Macroeconomics is to microeconomics as …

This GREAT quote from a commenter on this marginal revolution post:

I’ve always felt that macroeconomics was not economics the way astrology is not astronomy. (*)

That is brilliant.  I have to admit, I work doing Macro, but I heart Micro.

4 replies
  1. Matt Nolan
    Matt Nolan says:

    What can I say, it was an awesome quote. You summed up how most economists feel with a brilliant analogy.

  2. Steve
    Steve says:

    The better one I heard, might even have been on here…

    Was that Macroeconomics is to Economics, what Engineering is to Science.
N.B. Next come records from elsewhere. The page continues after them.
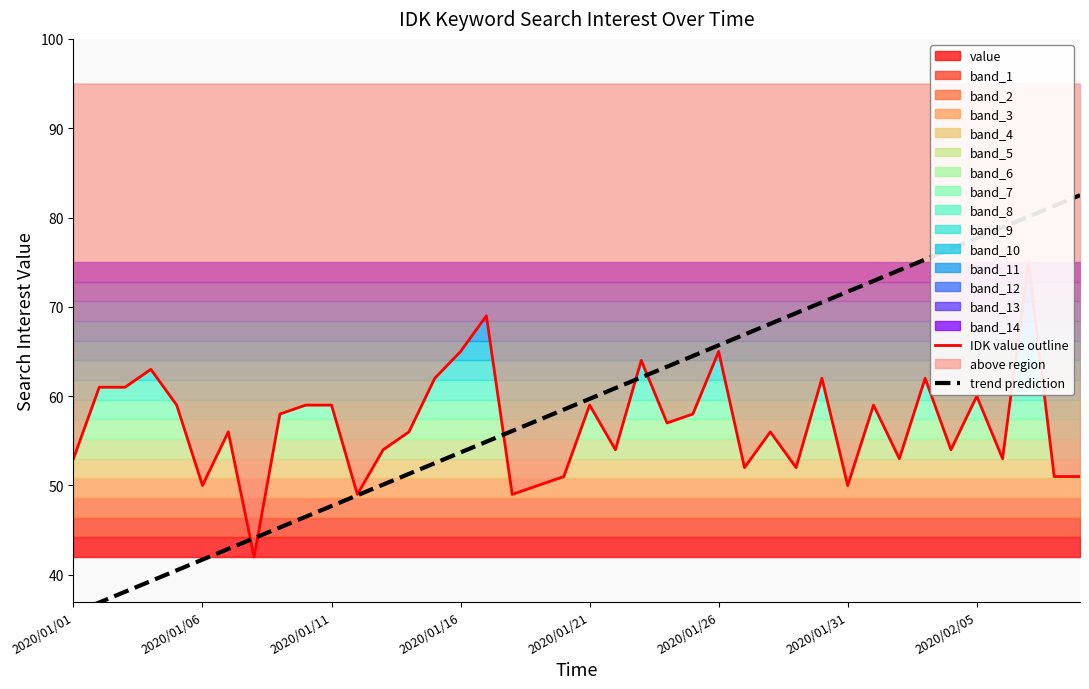

What is the difference between the IDK value outline values at 20 and 16?

10.0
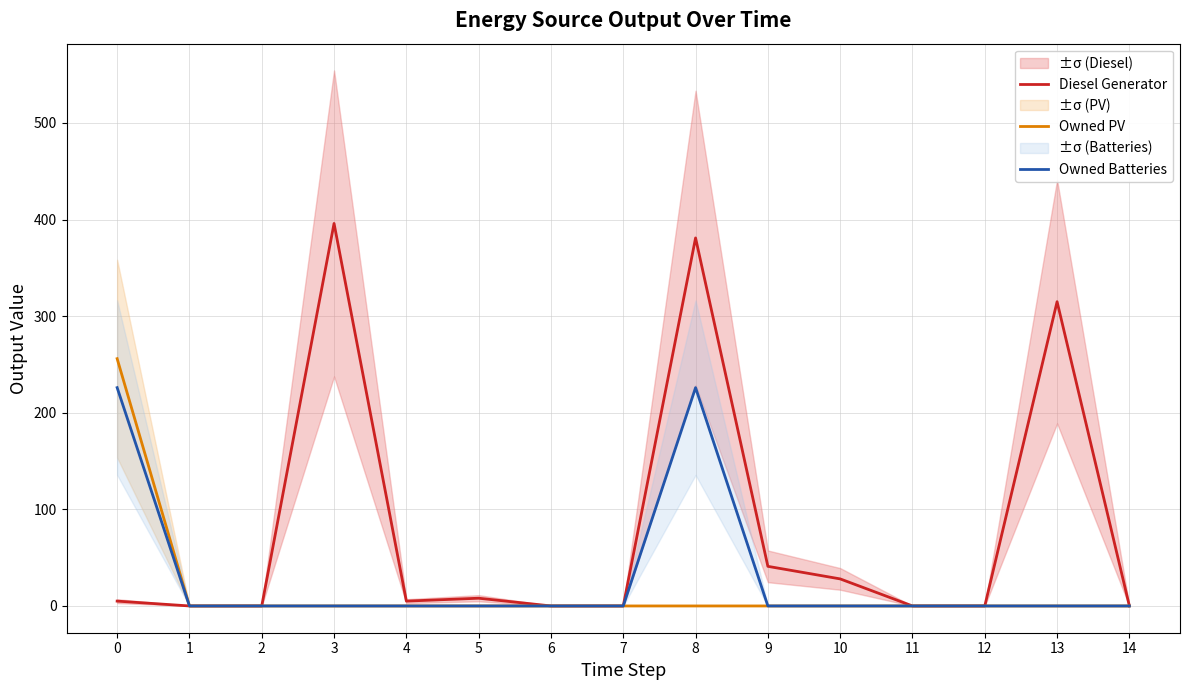

Does the chart display data point markers on the line(s)?

No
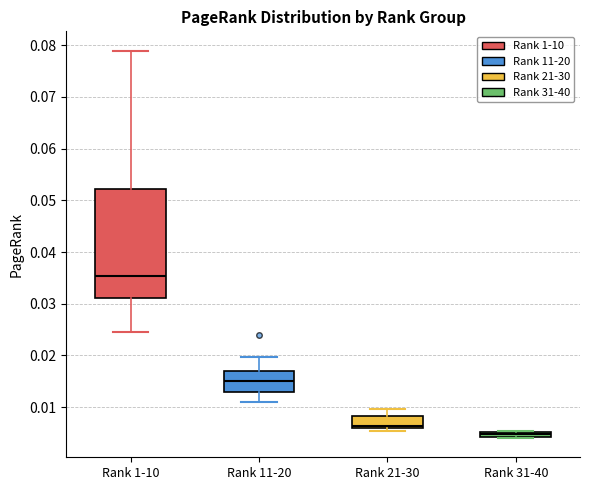

Comparing the boxes themselves (not the whiskers), which one is the tallest?

Rank 1-10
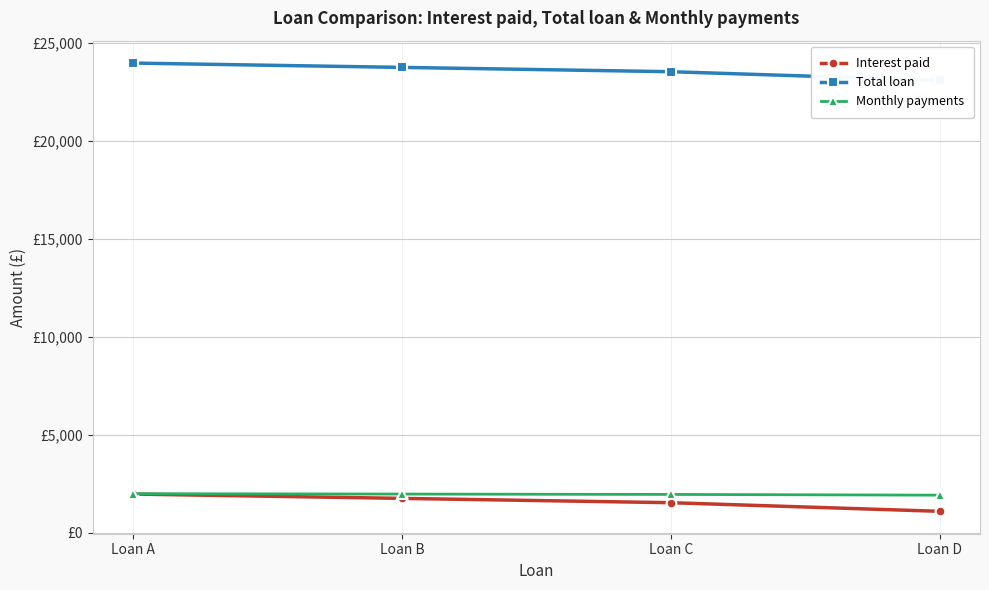

What is the approximate value of Monthly payments at Loan C?

1961.7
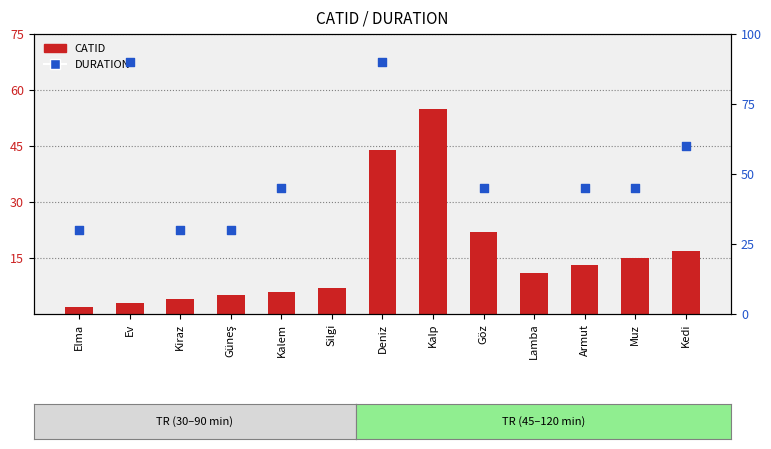

At how many categories does at least one series exceed 7?

13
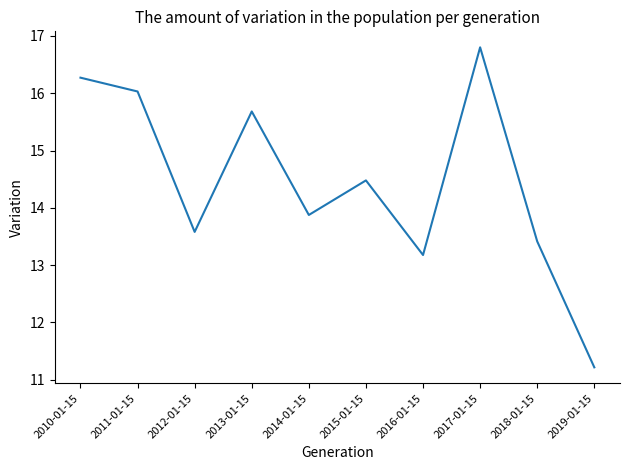

What is the ratio of the value at 2017-01-15 to the value at 2018-01-15?

1.3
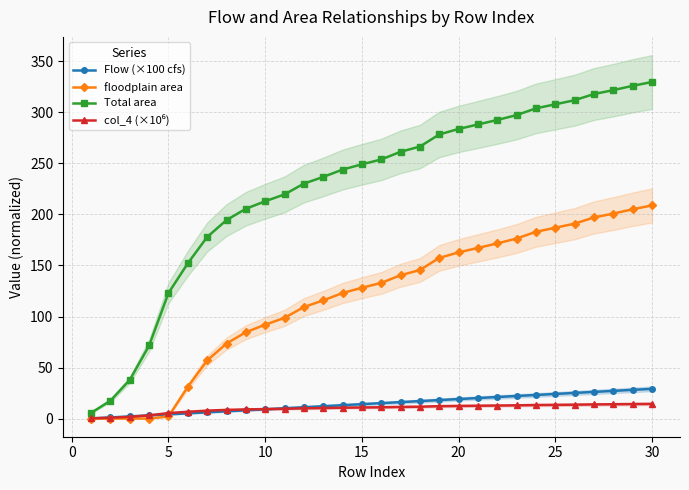

What is the sum of all floodplain area values?

3542.3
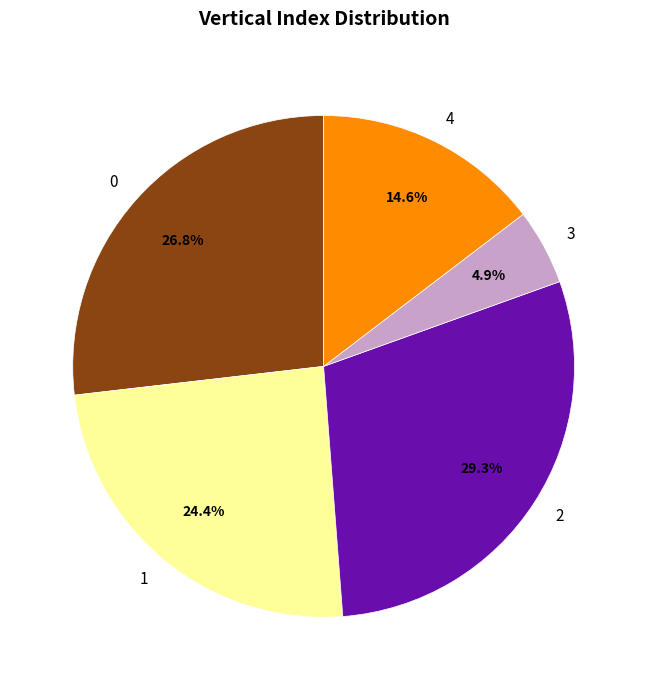

What is the largest slice in the pie chart?

2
    The idea being is that macroeconomics was designed to “fix” a problem and yet it may create more. But Economics is designed primarily to study the world, the same as science is designed to study the world

    I think the quote gives Macroeconomics a little too much credit, but if you think about engineering, it was pretty crude in the “young” stages of its inception… so maybe its ok.

  3. Matt Nolan
    Matt Nolan says:

    Hi Steve,

    Indeed, we have heard that one as well. Mankiw is a fan of it. We wrote about it a little bit here:

    http://tvhe.wordpress.com/2008/09/16/macroeconomics-the-scientist-and-the-engineer/

    It is a good way of splitting things up – however, I agree that maybe it gives macroeconomists too much credit as “fixers” 🙂

    Paul Romer also came out with a distinction between “realists” and “fundamentalists” – pretty much attack people that were focused on model building. We disagreed with the rhetoric of this distinction here:

    http://tvhe.wordpress.com/2008/10/08/fundamentalists-vs-realists-the-gap-in-economics/

    However, the valid point there is one of specialisation and scarcity – we might need “practical” solutions and so need some economists to work on that. However, model builders are improving the environment with which to analyse policies in the future.

    Currently the discipline may incentivise the wrong sort of student and lead to a socially inefficient allocation of economists – however, it isn’t clear to me which way this inefficient allocation is.